§ What the task asks:
Using the entries that follow, collect the lines where the word "carried" appears.

§ Records provided:

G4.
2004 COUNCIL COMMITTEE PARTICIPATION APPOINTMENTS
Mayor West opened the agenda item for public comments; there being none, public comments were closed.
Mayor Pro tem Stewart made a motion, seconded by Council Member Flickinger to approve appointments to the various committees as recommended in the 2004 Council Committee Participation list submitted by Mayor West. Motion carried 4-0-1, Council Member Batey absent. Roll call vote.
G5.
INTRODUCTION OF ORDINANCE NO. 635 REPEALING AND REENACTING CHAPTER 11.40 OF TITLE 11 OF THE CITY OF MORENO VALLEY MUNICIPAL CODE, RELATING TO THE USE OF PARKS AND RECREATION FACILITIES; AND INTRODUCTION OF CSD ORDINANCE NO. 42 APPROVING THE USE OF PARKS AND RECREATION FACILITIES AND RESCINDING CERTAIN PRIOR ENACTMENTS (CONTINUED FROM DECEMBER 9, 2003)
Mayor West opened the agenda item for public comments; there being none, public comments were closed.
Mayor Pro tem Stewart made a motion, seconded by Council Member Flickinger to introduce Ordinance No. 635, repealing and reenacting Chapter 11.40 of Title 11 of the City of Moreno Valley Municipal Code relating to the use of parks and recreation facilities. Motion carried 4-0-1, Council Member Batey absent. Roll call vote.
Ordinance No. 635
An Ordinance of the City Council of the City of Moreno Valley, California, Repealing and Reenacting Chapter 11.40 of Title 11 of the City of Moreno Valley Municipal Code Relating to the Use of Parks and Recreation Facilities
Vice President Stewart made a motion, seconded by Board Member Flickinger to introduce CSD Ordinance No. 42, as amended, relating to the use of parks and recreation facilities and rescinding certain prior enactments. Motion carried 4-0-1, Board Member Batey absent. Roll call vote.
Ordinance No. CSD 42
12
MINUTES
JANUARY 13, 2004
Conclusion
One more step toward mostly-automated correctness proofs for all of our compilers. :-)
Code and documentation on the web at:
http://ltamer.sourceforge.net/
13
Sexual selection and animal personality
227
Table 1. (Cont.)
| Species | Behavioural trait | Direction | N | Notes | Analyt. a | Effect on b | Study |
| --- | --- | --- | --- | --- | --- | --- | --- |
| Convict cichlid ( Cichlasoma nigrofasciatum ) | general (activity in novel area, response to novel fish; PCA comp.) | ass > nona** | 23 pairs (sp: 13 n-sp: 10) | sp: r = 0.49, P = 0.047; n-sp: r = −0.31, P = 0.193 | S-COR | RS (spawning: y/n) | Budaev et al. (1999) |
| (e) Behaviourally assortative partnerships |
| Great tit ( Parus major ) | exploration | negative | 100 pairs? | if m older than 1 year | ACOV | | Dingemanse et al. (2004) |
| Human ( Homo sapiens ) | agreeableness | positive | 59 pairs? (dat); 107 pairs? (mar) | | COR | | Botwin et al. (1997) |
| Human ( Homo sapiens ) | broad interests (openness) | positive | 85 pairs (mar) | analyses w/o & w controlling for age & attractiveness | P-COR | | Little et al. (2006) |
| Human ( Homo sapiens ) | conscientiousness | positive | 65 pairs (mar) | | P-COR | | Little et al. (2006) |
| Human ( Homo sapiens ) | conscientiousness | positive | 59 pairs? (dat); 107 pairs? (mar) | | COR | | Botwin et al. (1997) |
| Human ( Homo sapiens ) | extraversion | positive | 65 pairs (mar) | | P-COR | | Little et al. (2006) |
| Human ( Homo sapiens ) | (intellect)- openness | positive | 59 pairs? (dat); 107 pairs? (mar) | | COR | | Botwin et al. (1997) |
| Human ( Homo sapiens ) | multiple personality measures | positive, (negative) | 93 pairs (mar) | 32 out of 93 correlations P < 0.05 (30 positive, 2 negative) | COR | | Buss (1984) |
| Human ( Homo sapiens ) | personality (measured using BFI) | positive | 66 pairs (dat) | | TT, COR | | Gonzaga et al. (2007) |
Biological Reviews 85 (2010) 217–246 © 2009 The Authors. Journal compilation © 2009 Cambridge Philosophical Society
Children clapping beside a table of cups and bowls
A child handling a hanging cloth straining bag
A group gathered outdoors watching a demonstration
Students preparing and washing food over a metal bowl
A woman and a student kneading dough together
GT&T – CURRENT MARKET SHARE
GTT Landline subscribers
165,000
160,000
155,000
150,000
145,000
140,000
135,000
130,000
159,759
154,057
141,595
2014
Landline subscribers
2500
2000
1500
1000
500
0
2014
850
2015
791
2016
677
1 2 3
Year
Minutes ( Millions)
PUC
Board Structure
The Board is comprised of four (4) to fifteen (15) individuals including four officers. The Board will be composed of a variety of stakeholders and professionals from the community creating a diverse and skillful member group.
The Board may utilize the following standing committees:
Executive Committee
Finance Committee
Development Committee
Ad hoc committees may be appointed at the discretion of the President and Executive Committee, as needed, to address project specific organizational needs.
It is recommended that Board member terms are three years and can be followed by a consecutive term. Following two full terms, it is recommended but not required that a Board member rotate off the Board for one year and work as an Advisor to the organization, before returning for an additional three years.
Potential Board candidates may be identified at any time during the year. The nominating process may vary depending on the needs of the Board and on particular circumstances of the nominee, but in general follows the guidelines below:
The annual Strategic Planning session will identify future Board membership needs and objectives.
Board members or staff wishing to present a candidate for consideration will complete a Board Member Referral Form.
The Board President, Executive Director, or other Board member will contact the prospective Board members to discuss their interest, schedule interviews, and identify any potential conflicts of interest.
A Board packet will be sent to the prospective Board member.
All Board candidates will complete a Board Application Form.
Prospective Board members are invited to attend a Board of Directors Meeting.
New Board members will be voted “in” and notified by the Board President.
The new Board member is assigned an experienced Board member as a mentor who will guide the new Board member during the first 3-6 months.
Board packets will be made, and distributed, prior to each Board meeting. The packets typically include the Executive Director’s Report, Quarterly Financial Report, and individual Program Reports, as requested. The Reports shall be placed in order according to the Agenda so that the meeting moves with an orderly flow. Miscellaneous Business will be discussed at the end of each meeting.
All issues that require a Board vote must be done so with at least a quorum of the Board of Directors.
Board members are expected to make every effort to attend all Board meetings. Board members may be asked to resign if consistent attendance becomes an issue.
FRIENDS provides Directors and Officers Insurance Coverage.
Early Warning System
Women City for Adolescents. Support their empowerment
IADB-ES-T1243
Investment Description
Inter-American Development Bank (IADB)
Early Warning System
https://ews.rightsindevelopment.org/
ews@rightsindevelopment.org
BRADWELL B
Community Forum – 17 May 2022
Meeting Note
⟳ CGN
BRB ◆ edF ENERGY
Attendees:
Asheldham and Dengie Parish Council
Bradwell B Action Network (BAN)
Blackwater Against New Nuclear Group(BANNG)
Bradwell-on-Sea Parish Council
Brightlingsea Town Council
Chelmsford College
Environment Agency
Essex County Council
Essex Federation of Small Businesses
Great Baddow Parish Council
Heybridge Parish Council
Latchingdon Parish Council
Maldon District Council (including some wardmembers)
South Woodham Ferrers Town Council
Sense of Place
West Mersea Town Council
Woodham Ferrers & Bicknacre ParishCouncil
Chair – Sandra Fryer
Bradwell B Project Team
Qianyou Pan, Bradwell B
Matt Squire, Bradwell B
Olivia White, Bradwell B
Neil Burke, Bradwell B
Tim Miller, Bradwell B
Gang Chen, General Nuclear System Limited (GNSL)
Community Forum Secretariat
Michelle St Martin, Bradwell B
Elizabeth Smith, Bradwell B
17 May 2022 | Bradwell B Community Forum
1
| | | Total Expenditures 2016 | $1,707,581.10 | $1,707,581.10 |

§ Solution to this task:
Mayor Pro tem Stewart made a motion, seconded by Council Member Flickinger to approve appointments to the various committees as recommended in the 2004 Council Committee Participation list submitted by Mayor West. Motion carried 4-0-1, Council Member Batey absent. Roll call vote.
Mayor Pro tem Stewart made a motion, seconded by Council Member Flickinger to introduce Ordinance No. 635, repealing and reenacting Chapter 11.40 of Title 11 of the City of Moreno Valley Municipal Code relating to the use of parks and recreation facilities. Motion carried 4-0-1, Council Member Batey absent. Roll call vote.
Vice President Stewart made a motion, seconded by Board Member Flickinger to introduce CSD Ordinance No. 42, as amended, relating to the use of parks and recreation facilities and rescinding certain prior enactments. Motion carried 4-0-1, Board Member Batey absent. Roll call vote.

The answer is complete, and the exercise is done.